── Available records

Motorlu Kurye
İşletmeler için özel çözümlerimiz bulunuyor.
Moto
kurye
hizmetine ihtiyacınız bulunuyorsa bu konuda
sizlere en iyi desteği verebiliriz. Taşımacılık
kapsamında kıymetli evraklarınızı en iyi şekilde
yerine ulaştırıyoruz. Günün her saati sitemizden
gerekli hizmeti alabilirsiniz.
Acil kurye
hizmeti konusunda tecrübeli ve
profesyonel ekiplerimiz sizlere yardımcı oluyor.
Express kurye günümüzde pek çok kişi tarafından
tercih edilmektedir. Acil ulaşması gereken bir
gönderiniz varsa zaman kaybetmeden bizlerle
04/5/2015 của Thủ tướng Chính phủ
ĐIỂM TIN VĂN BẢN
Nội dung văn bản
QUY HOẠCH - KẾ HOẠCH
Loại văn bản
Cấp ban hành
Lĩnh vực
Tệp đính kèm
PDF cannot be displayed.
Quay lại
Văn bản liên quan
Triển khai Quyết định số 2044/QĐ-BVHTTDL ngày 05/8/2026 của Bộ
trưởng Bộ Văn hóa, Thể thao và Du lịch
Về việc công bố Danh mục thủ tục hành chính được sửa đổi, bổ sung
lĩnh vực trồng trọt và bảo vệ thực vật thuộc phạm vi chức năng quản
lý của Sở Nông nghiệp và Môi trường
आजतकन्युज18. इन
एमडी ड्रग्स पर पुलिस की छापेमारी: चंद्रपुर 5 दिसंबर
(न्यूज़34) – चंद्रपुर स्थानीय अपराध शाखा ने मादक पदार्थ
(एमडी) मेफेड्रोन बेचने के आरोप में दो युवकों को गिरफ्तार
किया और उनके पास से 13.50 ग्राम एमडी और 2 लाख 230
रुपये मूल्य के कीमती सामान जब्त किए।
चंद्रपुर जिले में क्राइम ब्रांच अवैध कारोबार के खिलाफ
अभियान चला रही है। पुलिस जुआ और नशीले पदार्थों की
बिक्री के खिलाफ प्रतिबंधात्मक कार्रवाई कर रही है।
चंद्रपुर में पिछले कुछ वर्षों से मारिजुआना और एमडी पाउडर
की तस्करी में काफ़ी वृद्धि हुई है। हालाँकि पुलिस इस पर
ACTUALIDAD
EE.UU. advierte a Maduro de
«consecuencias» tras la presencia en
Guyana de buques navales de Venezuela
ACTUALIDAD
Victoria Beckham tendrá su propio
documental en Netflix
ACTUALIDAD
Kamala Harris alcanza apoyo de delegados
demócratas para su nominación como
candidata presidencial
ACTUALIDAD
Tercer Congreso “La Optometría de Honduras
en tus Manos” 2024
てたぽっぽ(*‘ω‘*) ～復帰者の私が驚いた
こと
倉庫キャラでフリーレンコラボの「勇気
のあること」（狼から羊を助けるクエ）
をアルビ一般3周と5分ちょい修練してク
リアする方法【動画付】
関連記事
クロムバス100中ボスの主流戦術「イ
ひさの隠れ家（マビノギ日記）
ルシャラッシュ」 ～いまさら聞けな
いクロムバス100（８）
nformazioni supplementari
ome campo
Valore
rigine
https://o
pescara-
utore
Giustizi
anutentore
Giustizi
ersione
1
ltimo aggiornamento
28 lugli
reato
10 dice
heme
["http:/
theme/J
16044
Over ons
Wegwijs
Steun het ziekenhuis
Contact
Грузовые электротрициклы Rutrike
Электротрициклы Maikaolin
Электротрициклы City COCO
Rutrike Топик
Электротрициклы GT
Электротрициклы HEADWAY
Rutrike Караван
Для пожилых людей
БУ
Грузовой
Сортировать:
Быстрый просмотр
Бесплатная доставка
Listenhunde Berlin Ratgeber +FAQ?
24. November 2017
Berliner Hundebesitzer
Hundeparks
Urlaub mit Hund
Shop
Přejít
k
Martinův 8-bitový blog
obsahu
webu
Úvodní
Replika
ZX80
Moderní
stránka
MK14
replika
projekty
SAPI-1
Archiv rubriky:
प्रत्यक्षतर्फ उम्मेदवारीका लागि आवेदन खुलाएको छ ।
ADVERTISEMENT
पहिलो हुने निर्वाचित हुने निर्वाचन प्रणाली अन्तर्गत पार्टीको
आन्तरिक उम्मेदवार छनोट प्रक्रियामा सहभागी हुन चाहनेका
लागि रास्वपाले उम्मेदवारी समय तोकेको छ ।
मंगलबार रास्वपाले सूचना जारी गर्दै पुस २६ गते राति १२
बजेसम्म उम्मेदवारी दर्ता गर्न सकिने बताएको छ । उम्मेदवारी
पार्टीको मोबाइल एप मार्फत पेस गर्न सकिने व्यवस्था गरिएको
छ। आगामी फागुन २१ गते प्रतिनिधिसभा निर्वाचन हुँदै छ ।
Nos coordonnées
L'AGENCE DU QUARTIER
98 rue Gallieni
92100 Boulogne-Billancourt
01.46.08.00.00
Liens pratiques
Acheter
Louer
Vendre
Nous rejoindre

────

_Exercise prompt_.
Reproduce the rows from the first one through the line containing "trưởng Bộ Văn hóa, Thể thao và Du lịch", inclusive, with "Express" swapped for "Ekspres" and everything else left unchanged.

_Problem solution_.
Motorlu Kurye
İşletmeler için özel çözümlerimiz bulunuyor.
Moto
kurye
hizmetine ihtiyacınız bulunuyorsa bu konuda
sizlere en iyi desteği verebiliriz. Taşımacılık
kapsamında kıymetli evraklarınızı en iyi şekilde
yerine ulaştırıyoruz. Günün her saati sitemizden
gerekli hizmeti alabilirsiniz.
Acil kurye
hizmeti konusunda tecrübeli ve
profesyonel ekiplerimiz sizlere yardımcı oluyor.
Ekspres kurye günümüzde pek çok kişi tarafından
tercih edilmektedir. Acil ulaşması gereken bir
gönderiniz varsa zaman kaybetmeden bizlerle
04/5/2015 của Thủ tướng Chính phủ
ĐIỂM TIN VĂN BẢN
Nội dung văn bản
QUY HOẠCH - KẾ HOẠCH
Loại văn bản
Cấp ban hành
Lĩnh vực
Tệp đính kèm
PDF cannot be displayed.
Quay lại
Văn bản liên quan
Triển khai Quyết định số 2044/QĐ-BVHTTDL ngày 05/8/2026 của Bộ
trưởng Bộ Văn hóa, Thể thao và Du lịch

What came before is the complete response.